The one-year interest-rate swap, the fixed cost needed to receive the floating seven-day repo rate, dropped 30 basis points to 4.40 percent in Shanghai, according to data compiled by Bloomberg. It reached an all-time high of 5.06 percent yesterday. The seven-day repo fixing, a gauge of interbank funding availability, has averaged 6.70 percent this month, the most in National Interbank Funding Center data going back to the start of 2004.
The cash injection “is exactly what I would expect,” Wee-Khoon Chong, a Hong Kong-based strategist at Societe Generale SA said yesterday. “Market stability should always be the top priority of regulators and central banks.”
Banks paid 6.5 percent for 40 billion yuan of six-month deposits from the Finance Ministry at an auction yesterday, the highest rate since March 2012 and up from 4.8 percent at the previous sale on May 23. The yield on top-rated commercial banks’ six-month debt was 5.87 percent yesterday, the highest since 2007 and 199 basis points more than at the start of this month, ChinaBond data show.
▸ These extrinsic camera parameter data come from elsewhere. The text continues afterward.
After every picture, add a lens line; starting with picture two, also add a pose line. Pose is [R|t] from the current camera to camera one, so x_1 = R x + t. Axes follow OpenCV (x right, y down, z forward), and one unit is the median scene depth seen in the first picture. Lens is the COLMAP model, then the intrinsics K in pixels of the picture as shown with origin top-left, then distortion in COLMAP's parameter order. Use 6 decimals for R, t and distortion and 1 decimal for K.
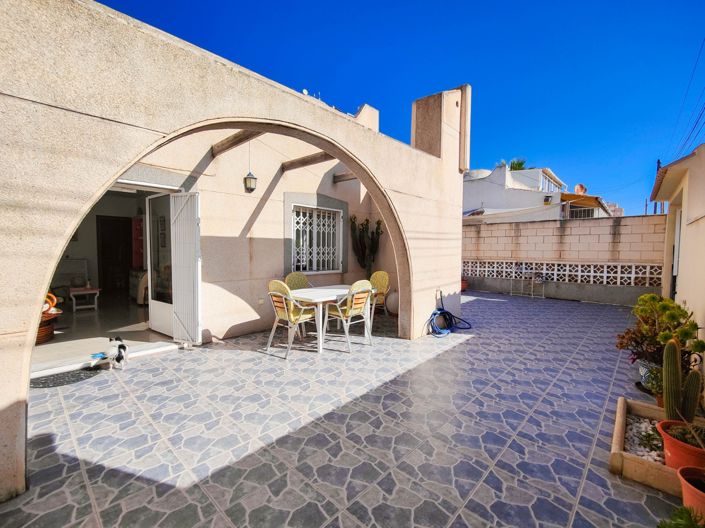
lens RADIAL K [[309.3, 0, 356.6], [0, 309.3, 267.1], [0, 0, 1]] dist [0.013975, -0.015408]
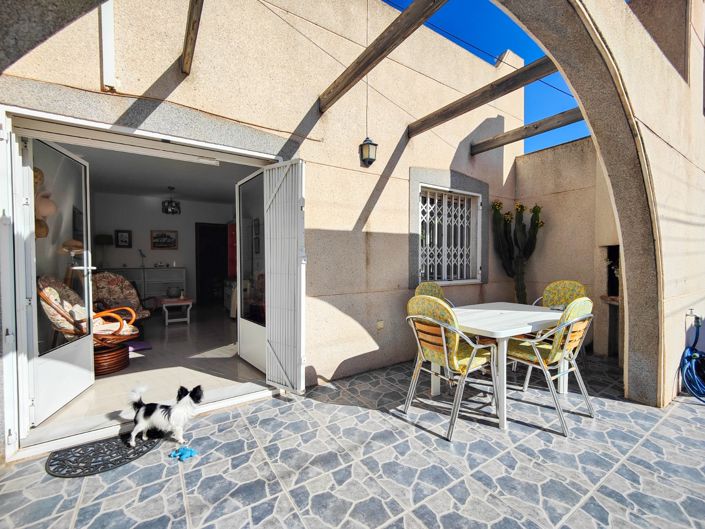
lens RADIAL K [[308.4, 0, 358.1], [0, 308.4, 266.7], [0, 0, 1]] dist [0.041324, -0.025600]
pose [[0.969757, -0.009455, -0.243889, -0.199359], [0.001542, 0.999467, -0.032615, 0.005750], [0.244068, 0.031253, 0.969255, 0.336031]]
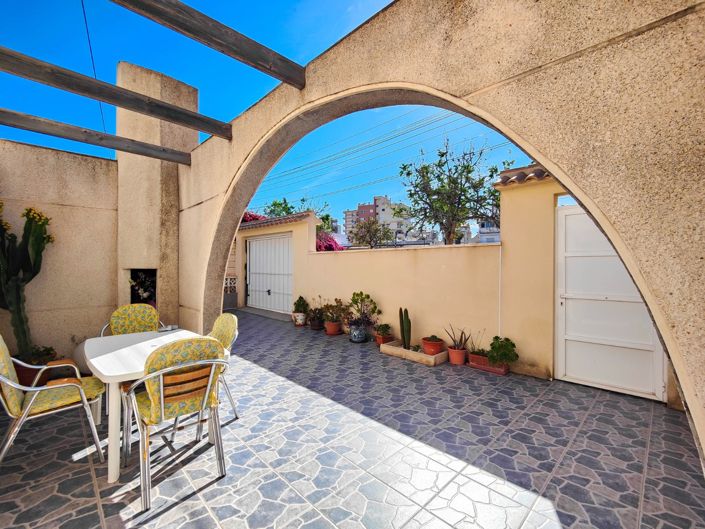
lens RADIAL K [[309.3, 0, 356.6], [0, 309.3, 267.6], [0, 0, 1]] dist [0.013975, -0.015408]
pose [[0.053457, -0.015762, 0.998446, -0.614387], [0.047559, 0.998781, 0.013221, -0.055613], [-0.997437, 0.046779, 0.054141, 0.579850]]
The monetary authority has refrained from conducting reverse-repurchase agreements, which inject funds, since February. Bill and repo redemptions, which also add capital to the banking system, will decline to 25 billion yuan next week, from 32 billion yuan this week, according to data compiled by Bloomberg. Redemptions will total 46 billion yuan in the first two weeks of July, the data show.
Policy makers could be taking advantage of tight funding to “punish” some small banks, which previously used low interbank rates to finance purchases of higher-yielding bonds, Bank of America Merrill economists led by Lu Ting wrote in a report yesterday. Tight interbank liquidity could last until early July, according to the report.
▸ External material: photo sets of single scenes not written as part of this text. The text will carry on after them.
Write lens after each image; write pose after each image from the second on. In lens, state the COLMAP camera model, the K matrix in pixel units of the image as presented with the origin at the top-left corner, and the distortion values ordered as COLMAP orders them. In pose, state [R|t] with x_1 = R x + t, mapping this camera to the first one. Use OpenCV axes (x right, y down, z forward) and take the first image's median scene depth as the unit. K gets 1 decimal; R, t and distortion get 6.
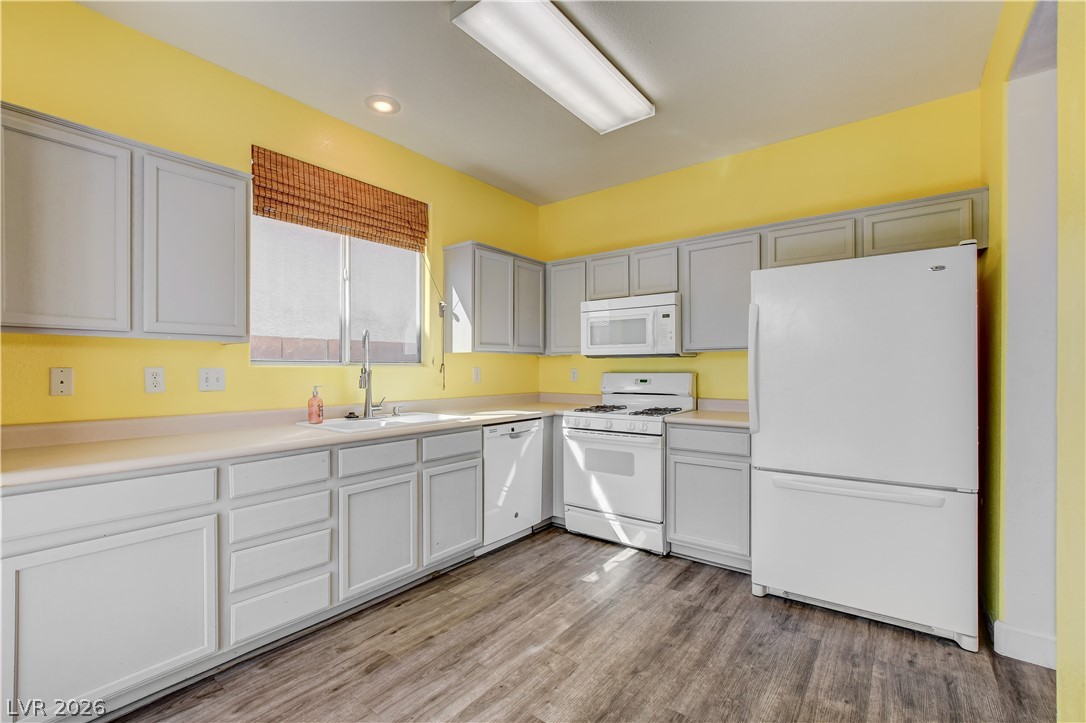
lens RADIAL K [[476.2, 0, 550.5], [0, 476.2, 371.2], [0, 0, 1]] dist [-0.016748, 0.003753]
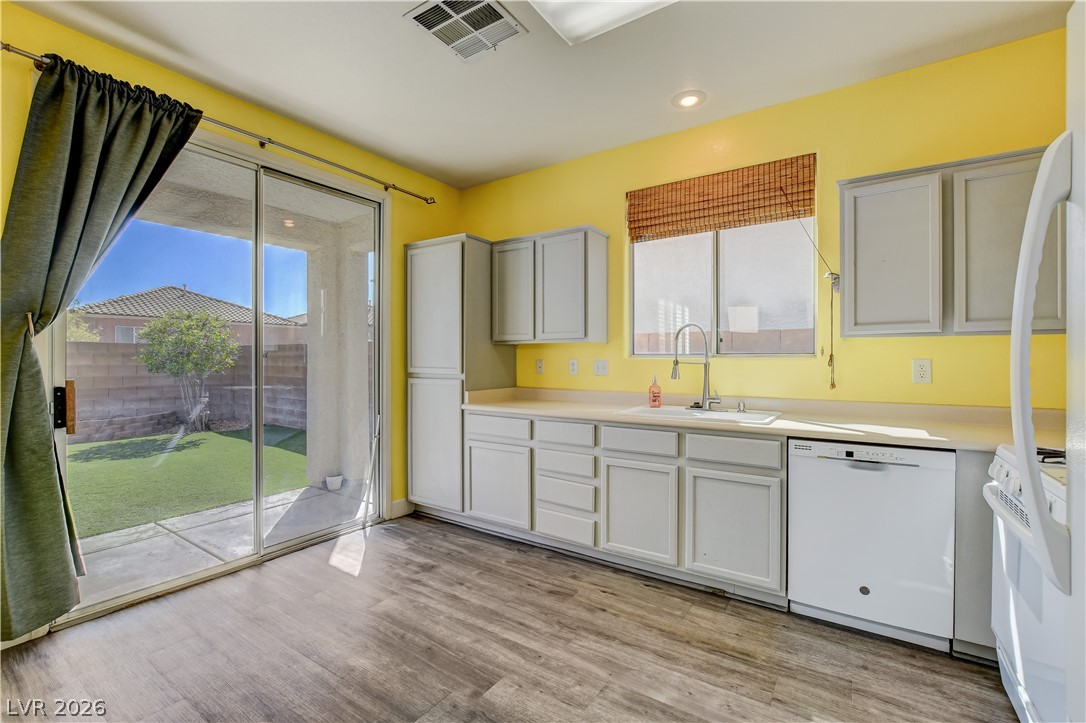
lens RADIAL K [[476.2, 0, 524.8], [0, 476.2, 361.3], [0, 0, 1]] dist [-0.016748, 0.003753]
pose [[0.028960, 0.003609, -0.999574, 0.682049], [-0.005779, 0.999977, 0.003443, -0.005406], [0.999564, 0.005677, 0.028980, 0.655974]]
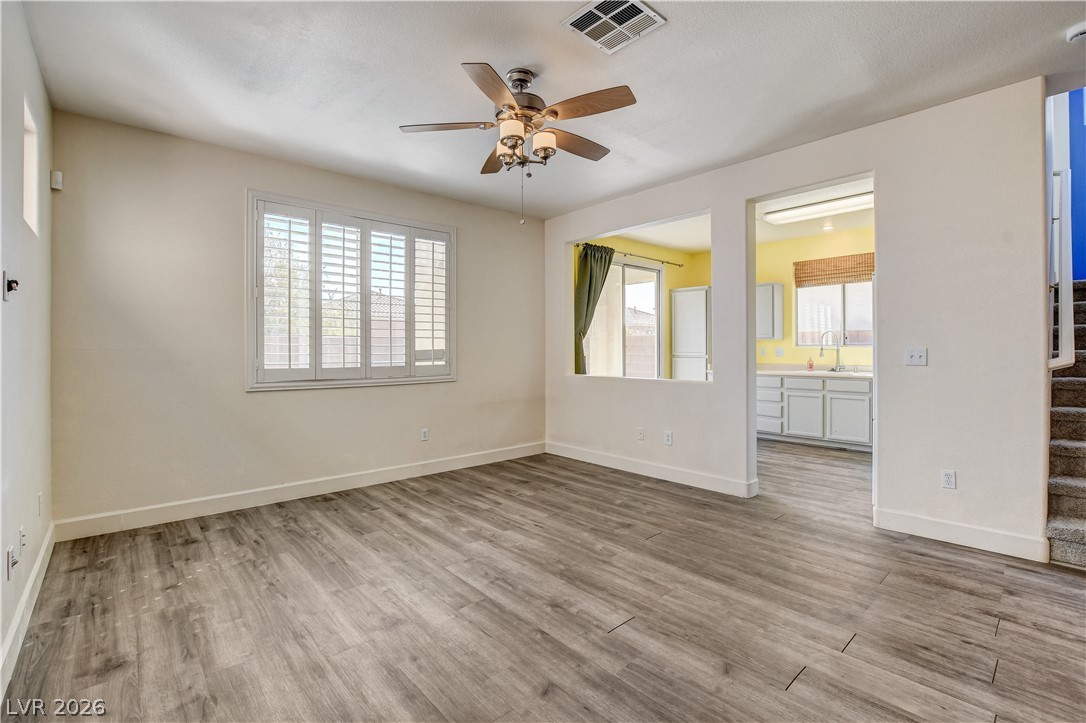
lens RADIAL K [[476.2, 0, 547.9], [0, 476.2, 356.1], [0, 0, 1]] dist [-0.016748, 0.003753]
pose [[-0.175364, 0.011811, -0.984433, 2.133161], [-0.000136, 0.999928, 0.012021, 0.006626], [0.984504, 0.002242, -0.175350, 0.116338]]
“Some smaller banks that are liquidity constrained will face higher funding costs,” analysts including Mike Werner at Sanford C. Bernstein and Co. in Hong Kong wrote in a report today. “They may need to offload assets at unfavorable prices if they fail to secure short-term funding.” Bernstein has underperform ratings on the shares of China Merchants Bank Co. (3968) and China Minsheng Bank Corp.
Industrial Bank Co. (601166), Ping An Bank Co. and Huaxia Bank Co. are all rated ‘b’ in terms of viability by Fitch Ratings, the 15th highest of 20 rankings. The grade suggests “highly speculative fundamental credit quality” with weak prospects, according to Fitch’s rating definitions. China Citic Bank Corp. and China Everbright Bank Co. (601818) are rated one step higher at ’b+’, according to a June 18 report by Fitch that showed Everbright Bank had the highest reliance on loan repayments to meet short-term cash obligations as of mid-2012.
Chinese regulators are forcing trust funds and wealth managers to shift assets into publicly traded securities as they seek to curb lending that doesn’t involve local banks, so-called shadow banking, according to Fitch.
The cash crunch brought about by the PBOC is “certainly a lot more swift and arguably more effective in reining in the growth of shadow credit but it does create a lot of repayment risk,” Charlene Chu, Fitch’s head of China financial institutions, said today on the sidelines of a conference in Sydney. “There is potential for unintended consequences and policy missteps.”
The cost of insuring China’s sovereign debt using five-year credit-default swaps increased 31 basis points, the most since November 2008, to 134 yesterday in New York, according to data provider CMA, which compiles prices quoted by dealers in the privately negotiated market.